[[ INFORMATION PROVIDED open ]]

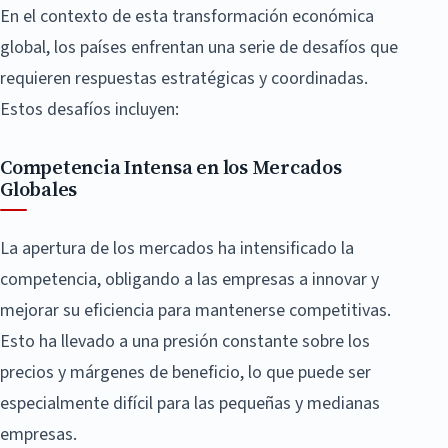
En el contexto de esta transformación económica
global, los países enfrentan una serie de desafíos que
requieren respuestas estratégicas y coordinadas.
Estos desafíos incluyen:
Competencia Intensa en los Mercados
Globales
La apertura de los mercados ha intensificado la
competencia, obligando a las empresas a innovar y
mejorar su eficiencia para mantenerse competitivas.
Esto ha llevado a una presión constante sobre los
precios y márgenes de beneficio, lo que puede ser
especialmente difícil para las pequeñas y medianas
empresas.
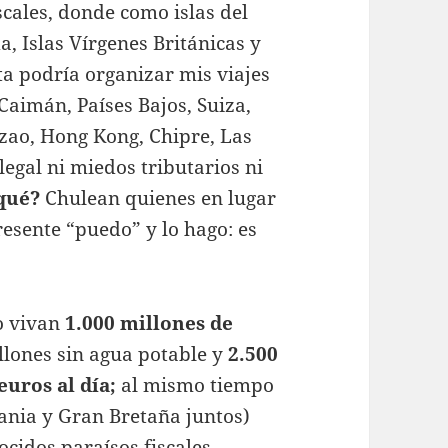
iscales, donde como islas del
, Islas Vírgenes Británicas y
ta podría organizar mis viajes
 Caimán, Países Bajos, Suiza,
zao, Hong Kong, Chipre, Las
legal ni miedos tributarios ni
qué?
Chulean quienes en lugar
resente “puedo” y lo hago: es
o vivan
1.000 millones de
lones sin agua potable y
2.500
uros al día;
al mismo tiempo
mania y Gran Bretaña juntos)
cidos paraísos fiscales,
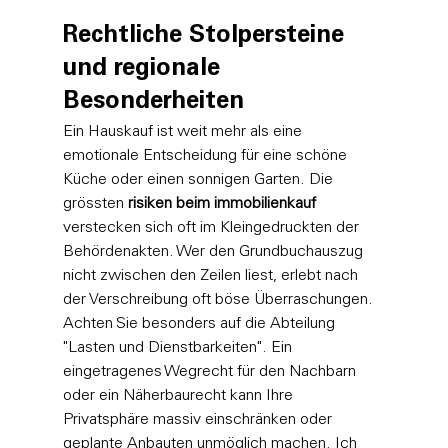
Rechtliche Stolpersteine 
und regionale 
Besonderheiten
Ein Hauskauf ist weit mehr als eine 
emotionale Entscheidung für eine schöne 
Küche oder einen sonnigen Garten. Die 
grössten 
risiken beim immobilienkauf
verstecken sich oft im Kleingedruckten der 
Behördenakten. Wer den Grundbuchauszug 
nicht zwischen den Zeilen liest, erlebt nach 
der Verschreibung oft böse Überraschungen. 
Achten Sie besonders auf die Abteilung 
"Lasten und Dienstbarkeiten". Ein 
eingetragenes Wegrecht für den Nachbarn 
oder ein Näherbaurecht kann Ihre 
Privatsphäre massiv einschränken oder 
geplante Anbauten unmöglich machen. Ich 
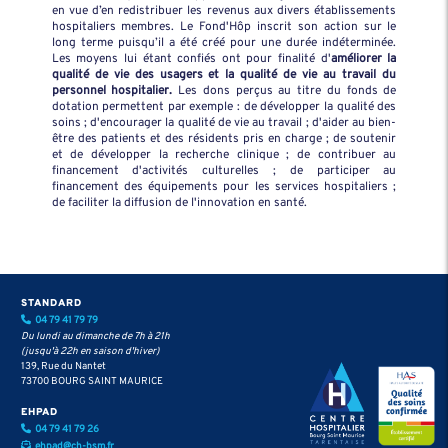
en vue d’en redistribuer les revenus aux divers établissements
hospitaliers membres. Le Fond'Hôp inscrit son action sur le
long terme puisqu’il a été créé pour une durée indéterminée.
Les moyens lui étant confiés ont pour finalité d'
améliorer la
qualité de vie des usagers et la qualité de vie au travail du
personnel hospitalier.
Les dons perçus au titre du fonds de
dotation permettent par exemple : de développer la qualité des
soins ; d'encourager la qualité de vie au travail ; d'aider au bien-
être des patients et des résidents pris en charge ; de soutenir
et de développer la recherche clinique ; de contribuer au
financement d'activités culturelles ; de participer au
financement des équipements pour les services hospitaliers ;
de faciliter la diffusion de l'innovation en santé.
STANDARD
04 79 41 79 79
Du lundi au dimanche de 7h à 21h
(jusqu'à 22h en saison d'hiver)
139, Rue du Nantet
73700 BOURG SAINT MAURICE
EHPAD
04 79 41 79 26
ehpad@ch-bsm.fr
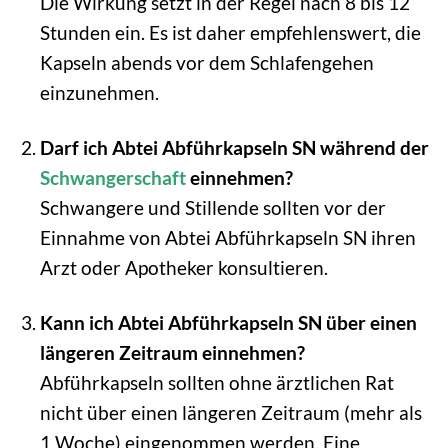
Die Wirkung setzt in der Regel nach 8 bis 12
Stunden ein. Es ist daher empfehlenswert, die
Kapseln abends vor dem Schlafengehen
einzunehmen.
Darf ich Abtei Abführkapseln SN während der
Schwangerschaft
einnehmen?
Schwangere und Stillende sollten vor der
Einnahme von Abtei Abführkapseln SN ihren
Arzt oder Apotheker konsultieren.
Kann ich Abtei Abführkapseln SN über einen
längeren Zeitraum einnehmen?
Abführkapseln sollten ohne ärztlichen Rat
nicht über einen längeren Zeitraum (mehr als
1 Woche) eingenommen werden. Eine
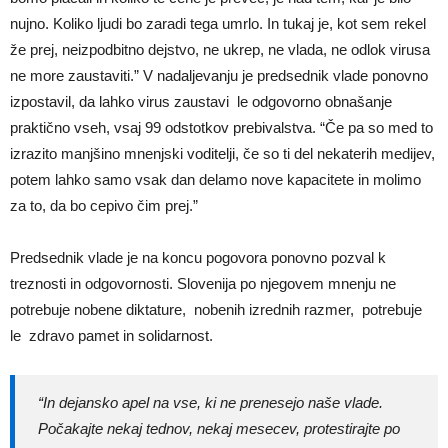
nujno. Koliko ljudi bo zaradi tega umrlo. In tukaj je, kot sem rekel
že prej, neizpodbitno dejstvo, ne ukrep, ne vlada, ne odlok virusa
ne more zaustaviti.” V nadaljevanju je predsednik vlade ponovno
izpostavil, da lahko virus zaustavi le odgovorno obnašanje
praktično vseh, vsaj 99 odstotkov prebivalstva. “Če pa so med to
izrazito manjšino mnenjski voditelji, če so ti del nekaterih medijev,
potem lahko samo vsak dan delamo nove kapacitete in molimo
za to, da bo cepivo čim prej.”
Predsednik vlade je na koncu pogovora ponovno pozval k
treznosti in odgovornosti. Slovenija po njegovem mnenju ne
potrebuje nobene diktature, nobenih izrednih razmer, potrebuje
le zdravo pamet in solidarnost.
“In dejansko apel na vse, ki ne prenesejo naše vlade.
Počakajte nekaj tednov, nekaj mesecev, protestirajte po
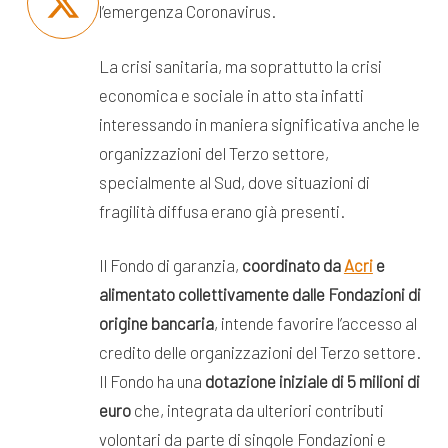
l’emergenza Coronavirus.
La crisi sanitaria, ma soprattutto la crisi
economica e sociale in atto sta infatti
interessando in maniera significativa anche le
organizzazioni del Terzo settore,
specialmente al Sud, dove situazioni di
fragilità diffusa erano già presenti.
Il Fondo di garanzia,
coordinato da
Acri
e
alimentato collettivamente dalle Fondazioni di
origine bancaria
, intende favorire l’accesso al
credito delle organizzazioni del Terzo settore.
Il Fondo ha una
dotazione iniziale di 5 milioni di
euro
che, integrata da ulteriori contributi
volontari da parte di singole Fondazioni e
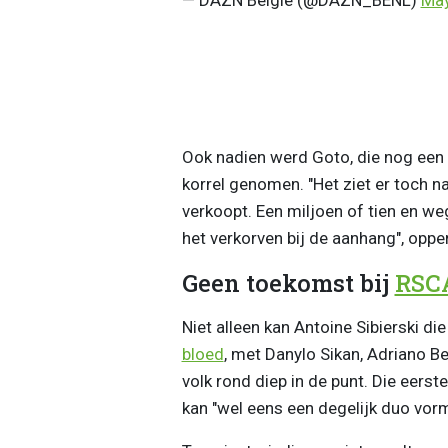
Ook nadien werd Goto, die nog een 
korrel genomen. "Het ziet er toch n
verkoopt. Een miljoen of tien en weg
het verkorven bij de aanhang", oppe
Geen toekomst bij
RSC
Niet alleen kan Antoine Sibierski di
bloed
, met Danylo Sikan, Adriano Be
volk rond diep in de punt. Die eerst
kan "wel eens een degelijk duo vor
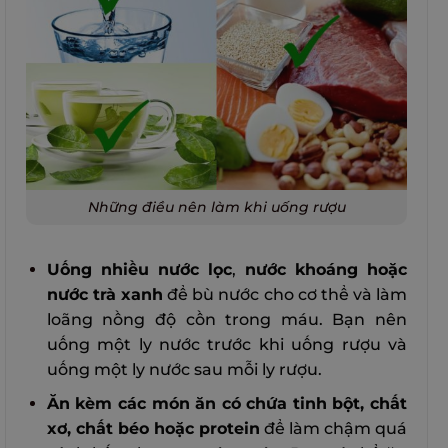
Những điều nên làm khi uống rượu
Uống nhiều nước lọc
,
nước khoáng hoặc
nước trà xanh
để bù nước cho cơ thể và làm
loãng nồng độ cồn trong máu. Bạn nên
uống một ly nước trước khi uống rượu và
uống một ly nước sau mỗi ly rượu.
Ăn kèm các món ăn có chứa tinh bột, chất
xơ, chất béo hoặc protein
để làm chậm quá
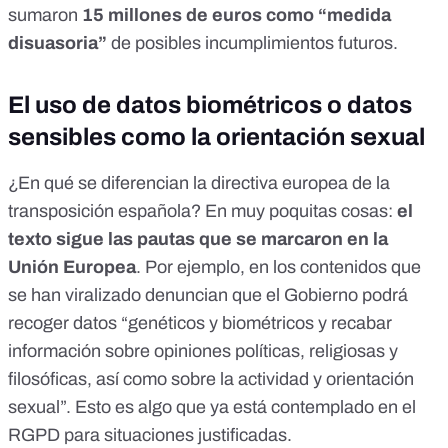
sumaron
15 millones de euros como “medida
disuasoria”
de posibles incumplimientos futuros.
El uso de datos biométricos o datos
sensibles como la orientación sexual
¿En qué se diferencian la directiva europea de la
transposición española? En muy poquitas cosas:
el
texto sigue las pautas que se marcaron en la
Unión Europea
. Por ejemplo, en los contenidos que
se han viralizado denuncian que el Gobierno podrá
recoger datos “genéticos y biométricos y recabar
información sobre opiniones políticas, religiosas y
filosóficas, así como sobre la actividad y orientación
sexual”. Esto es algo que ya está contemplado en el
RGPD para situaciones justificadas.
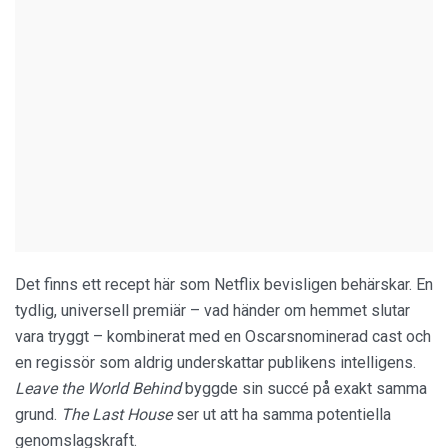
Det finns ett recept här som Netflix bevisligen behärskar. En
tydlig, universell premiär – vad händer om hemmet slutar
vara tryggt – kombinerat med en Oscarsnominerad cast och
en regissör som aldrig underskattar publikens intelligens.
Leave the World Behind
byggde sin succé på exakt samma
grund.
The Last House
ser ut att ha samma potentiella
genomslagskraft.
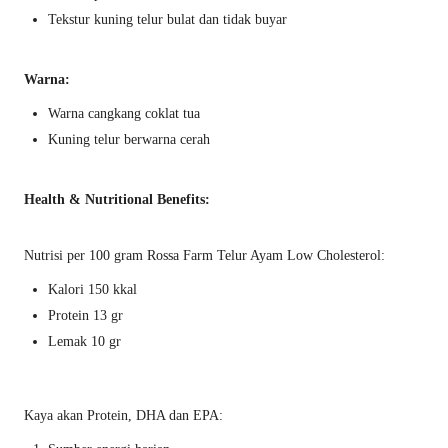
Tekstur kuning telur bulat dan tidak buyar
Warna:
Warna cangkang coklat tua
Kuning telur berwarna cerah
Health & Nutritional Benefits:
Nutrisi per 100 gram Rossa Farm Telur Ayam Low Cholesterol:
Kalori 150 kkal
Protein 13 gr
Lemak 10 gr
Kaya akan Protein, DHA dan EPA:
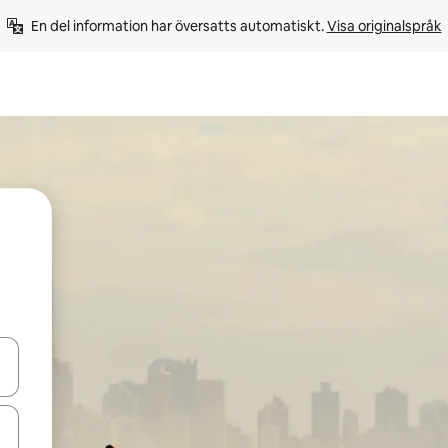
En del information har översatts automatiskt. 
Visa originalspråk
d upp- och nedåtpilarna eller utforska genom att trycka eller svepa.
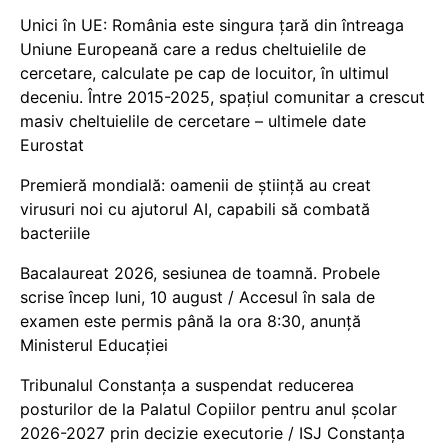
Unici în UE: România este singura țară din întreaga
Uniune Europeană care a redus cheltuielile de
cercetare, calculate pe cap de locuitor, în ultimul
deceniu. Între 2015-2025, spațiul comunitar a crescut
masiv cheltuielile de cercetare – ultimele date
Eurostat
Premieră mondială: oamenii de știință au creat
virusuri noi cu ajutorul AI, capabili să combată
bacteriile
Bacalaureat 2026, sesiunea de toamnă. Probele
scrise încep luni, 10 august / Accesul în sala de
examen este permis până la ora 8:30, anunță
Ministerul Educației
Tribunalul Constanța a suspendat reducerea
posturilor de la Palatul Copiilor pentru anul școlar
2026-2027 prin decizie executorie / ISJ Constanța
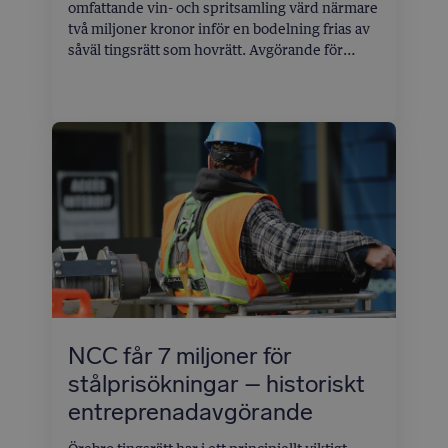
omfattande vin- och spritsamling värd närmare
två miljoner kronor inför en bodelning frias av
såväl tingsrätt som hovrätt. Avgörande för
domstolarnas bedömning var att egendomen
ännu inte hade individualiserats genom
lottläggning, vilket krävs för att brottet ska vara
fullbordat.
NCC får 7 miljoner för
stålprisökningar – historiskt
entreprenadavgörande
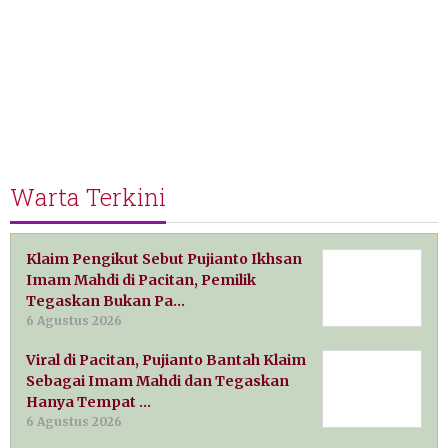
Warta Terkini
Klaim Pengikut Sebut Pujianto Ikhsan
Imam Mahdi di Pacitan, Pemilik
Tegaskan Bukan Pa…
6 Agustus 2026
Viral di Pacitan, Pujianto Bantah Klaim
Sebagai Imam Mahdi dan Tegaskan
Hanya Tempat …
6 Agustus 2026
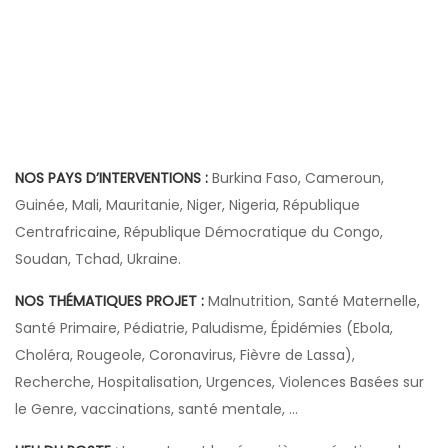
NOS PAYS D’INTERVENTIONS :
Burkina Faso, Cameroun,
Guinée, Mali, Mauritanie, Niger, Nigeria, République
Centrafricaine, République Démocratique du Congo,
Soudan, Tchad, Ukraine.
NOS THÉMATIQUES PROJET :
Malnutrition, Santé Maternelle,
Santé Primaire, Pédiatrie, Paludisme, Épidémies (Ebola,
Choléra, Rougeole, Coronavirus, Fièvre de Lassa),
Recherche, Hospitalisation, Urgences, Violences Basées sur
le Genre, vaccinations, santé mentale, …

[[ INFORMATION PROVIDED closed ]]

- ASSIGNMENT -
In the listing above, find the line containing "Det finns ett" and the line containing "genomslagskraft.". Output them and every line between, exactly, and nothing else.

- SOLUTION BELOW -
Det finns ett recept här som Netflix bevisligen behärskar. En
tydlig, universell premiär – vad händer om hemmet slutar
vara tryggt – kombinerat med en Oscarsnominerad cast och
en regissör som aldrig underskattar publikens intelligens.
Leave the World Behind
byggde sin succé på exakt samma
grund.
The Last House
ser ut att ha samma potentiella
genomslagskraft.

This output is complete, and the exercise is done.